The issuing of residence permits for educational purposes is legally regulated by Art. 27 of the FNIA and Art. 23 and 24 of the ASEO, which set out certain requirements as discussed in this section. The article of the Foreign Nationals Act (FNIA) is difficult to understand because it contains repetitions and general cross-references to the law.
Article 27 of the FNIA refers twice to a student’s capacity to follow their course as a condition for the residence permit. Specifically, in letter a it states: “the institution’s management confirms [that l’étudiantEx] is able to follow the course or the desired programme of continuing education,” and in letter d:” [l’étudiantEx] has the required level of education and personal skills to follow the course or programme of continuing education as planned.”
The authorities use letter d as the basis for their claim that students must prove that they have no motive for migration other than studying. Unfortunately, students are presumed guilty, especially if their country of origin is targeted by the federal authorities.
The role of the foreign nationals police is to check whether these conditions are being met. However, there’s more to it than that: non-European students do not enjoy the right to free movement. They therefore have no right to a residence permit for educational purposes. This lack of legal regulation means that even when conditions are met, the authorities can still make use of their discretionary power to refuse to issue a residence permit.
The legal remedies against such refusals are limited, which means thatit is very difficult to overturn these decisions by lodging an appeal 1. This is not only because the courts exercise restraint when reviewing these decisions, but also because there are few legal remedies formally available, for example there is no provision for appeals on matters of public law at the Federal Court (Swiss Supreme Court).
The authorities justify their refusal to issue permits by applying a particularly restrictive policy on residence permits for students. They frequently start from the assumption that students are attempting to take advantage of this means of entering Switzerland. Another frequent justification is the struggle against the so-called overcrowding of educational institutions.
It is, however possible to challenge the authorities’ decisions by referring to general principles on the application of the law.
In particular, the authorities’ use of their discretionary power is limited by the concept of “abuse”.
Following the principle that prohibits arbitraryness, one can argue that the authorities have abused their discretionary power. This is often the only possible grievance one can file during litigation, together with the fact that the specific circumstances of the case have not been taken into account.
In sum, the authorities cannot refuse a permit without providing valid reasons for doing so.
An example of a court decision that favours students:
The justification of a restrictive policy by reference to overcrowding is not valid in the case of private schools: see ATAF C-4107/2012 of 26 February 2015, recital 7.2 7.2.
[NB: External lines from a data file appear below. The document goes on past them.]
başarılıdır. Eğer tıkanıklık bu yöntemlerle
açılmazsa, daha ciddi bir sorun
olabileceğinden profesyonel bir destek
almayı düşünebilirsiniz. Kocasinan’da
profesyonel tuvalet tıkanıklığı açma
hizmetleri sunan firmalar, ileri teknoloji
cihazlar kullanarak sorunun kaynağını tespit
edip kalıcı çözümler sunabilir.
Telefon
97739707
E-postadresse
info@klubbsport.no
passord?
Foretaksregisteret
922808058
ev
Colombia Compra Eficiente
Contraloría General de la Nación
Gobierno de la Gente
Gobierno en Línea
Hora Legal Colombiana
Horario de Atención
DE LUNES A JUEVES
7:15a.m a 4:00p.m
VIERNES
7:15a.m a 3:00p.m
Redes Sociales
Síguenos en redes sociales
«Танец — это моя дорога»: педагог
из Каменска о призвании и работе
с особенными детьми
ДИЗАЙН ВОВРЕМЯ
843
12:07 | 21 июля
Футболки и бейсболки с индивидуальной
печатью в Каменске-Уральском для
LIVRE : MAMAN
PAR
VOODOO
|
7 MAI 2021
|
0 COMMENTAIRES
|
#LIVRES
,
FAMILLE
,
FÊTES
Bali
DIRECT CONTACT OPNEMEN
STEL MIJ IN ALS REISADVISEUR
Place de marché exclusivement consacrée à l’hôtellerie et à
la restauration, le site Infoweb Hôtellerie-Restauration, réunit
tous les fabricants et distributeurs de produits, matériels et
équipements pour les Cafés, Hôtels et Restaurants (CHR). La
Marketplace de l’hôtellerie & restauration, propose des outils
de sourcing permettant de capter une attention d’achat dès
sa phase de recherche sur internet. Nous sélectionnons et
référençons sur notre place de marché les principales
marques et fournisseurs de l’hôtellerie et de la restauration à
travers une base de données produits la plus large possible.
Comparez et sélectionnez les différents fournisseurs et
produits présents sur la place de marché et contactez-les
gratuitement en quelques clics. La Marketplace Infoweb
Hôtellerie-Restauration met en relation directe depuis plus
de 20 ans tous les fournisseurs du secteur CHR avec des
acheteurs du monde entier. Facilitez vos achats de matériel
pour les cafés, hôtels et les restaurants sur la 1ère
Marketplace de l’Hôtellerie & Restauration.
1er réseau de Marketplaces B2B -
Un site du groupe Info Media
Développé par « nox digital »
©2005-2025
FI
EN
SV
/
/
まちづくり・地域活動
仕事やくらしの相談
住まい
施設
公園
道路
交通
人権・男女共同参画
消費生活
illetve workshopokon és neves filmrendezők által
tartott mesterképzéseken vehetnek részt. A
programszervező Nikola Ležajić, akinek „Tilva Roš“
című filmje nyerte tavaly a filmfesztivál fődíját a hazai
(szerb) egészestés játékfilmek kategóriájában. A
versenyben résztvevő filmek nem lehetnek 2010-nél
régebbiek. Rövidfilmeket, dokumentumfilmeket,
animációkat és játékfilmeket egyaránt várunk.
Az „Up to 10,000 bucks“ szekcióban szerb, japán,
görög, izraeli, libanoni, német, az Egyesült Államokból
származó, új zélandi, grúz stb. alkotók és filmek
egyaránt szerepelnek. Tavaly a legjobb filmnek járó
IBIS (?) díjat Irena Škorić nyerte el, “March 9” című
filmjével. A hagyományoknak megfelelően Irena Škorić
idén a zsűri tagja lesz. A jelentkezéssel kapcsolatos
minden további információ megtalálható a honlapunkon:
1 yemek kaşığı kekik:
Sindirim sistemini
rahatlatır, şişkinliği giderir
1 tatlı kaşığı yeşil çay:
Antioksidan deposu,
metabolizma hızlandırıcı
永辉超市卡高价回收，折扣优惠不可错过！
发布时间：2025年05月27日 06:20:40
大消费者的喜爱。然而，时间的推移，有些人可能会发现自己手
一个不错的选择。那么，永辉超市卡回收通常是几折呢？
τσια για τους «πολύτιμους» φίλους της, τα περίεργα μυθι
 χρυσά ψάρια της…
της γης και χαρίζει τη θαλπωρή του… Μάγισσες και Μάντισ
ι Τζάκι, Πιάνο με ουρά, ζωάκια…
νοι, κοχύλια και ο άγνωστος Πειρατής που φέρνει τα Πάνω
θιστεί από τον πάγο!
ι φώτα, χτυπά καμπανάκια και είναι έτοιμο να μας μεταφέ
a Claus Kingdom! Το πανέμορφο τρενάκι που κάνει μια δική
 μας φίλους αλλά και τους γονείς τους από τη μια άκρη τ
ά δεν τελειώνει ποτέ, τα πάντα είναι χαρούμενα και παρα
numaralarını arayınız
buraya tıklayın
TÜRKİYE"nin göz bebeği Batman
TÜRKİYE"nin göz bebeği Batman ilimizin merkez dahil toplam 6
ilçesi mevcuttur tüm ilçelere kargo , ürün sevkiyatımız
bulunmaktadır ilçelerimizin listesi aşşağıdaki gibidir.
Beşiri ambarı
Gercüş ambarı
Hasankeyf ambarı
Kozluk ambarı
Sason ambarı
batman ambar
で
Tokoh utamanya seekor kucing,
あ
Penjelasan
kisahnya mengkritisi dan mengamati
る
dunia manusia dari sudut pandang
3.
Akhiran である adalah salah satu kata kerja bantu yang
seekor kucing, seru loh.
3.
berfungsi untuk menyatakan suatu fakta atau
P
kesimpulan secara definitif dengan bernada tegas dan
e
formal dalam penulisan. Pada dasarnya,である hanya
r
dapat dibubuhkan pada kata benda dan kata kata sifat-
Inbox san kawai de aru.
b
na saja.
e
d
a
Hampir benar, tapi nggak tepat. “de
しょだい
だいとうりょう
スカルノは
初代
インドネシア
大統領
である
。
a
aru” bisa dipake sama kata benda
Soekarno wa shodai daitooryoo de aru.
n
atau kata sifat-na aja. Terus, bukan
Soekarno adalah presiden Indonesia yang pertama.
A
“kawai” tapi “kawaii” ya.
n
Moreover, refusing a residence permit for educational purposes on discriminatory grounds is forbidden. Thus the Federal Tribunal upheld an appeal by a student whose residence permit had been refused primarily on the grounds that he was more than 30 years old. The Federal Tribunal considers that these grounds are not envisaged within the law and do not correspond to any objective justification. This is therefore a question of unlawful discrimination based on age (see ATAF 147 I 89).